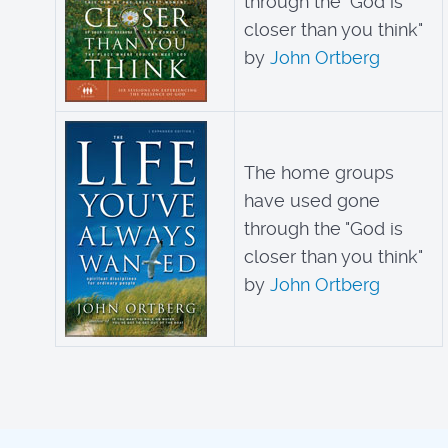
through the "God is
closer than you think"
by
John Ortberg
The home groups
have used gone
through the "God is
closer than you think"
by
John Ortberg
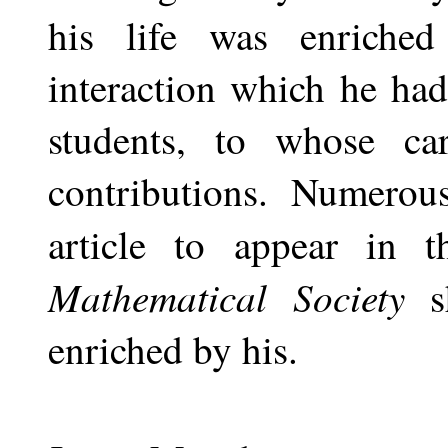
his life was enriche
interaction which he ha
students, to whose ca
contributions. Numerou
article to appear in 
Mathematical Society
enriched by his.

____

INSTRUCTIONS TO FOLLOW:
Please repeat each record above precisely, with the pictures left out.

ANSWER:
through the "God is
closer than you think"
by
John Ortberg
The home groups
have used gone
through the "God is
closer than you think"
by
John Ortberg
his life was enriche
interaction which he ha
students, to whose ca
contributions. Numerou
article to appear in 
Mathematical Society
enriched by his.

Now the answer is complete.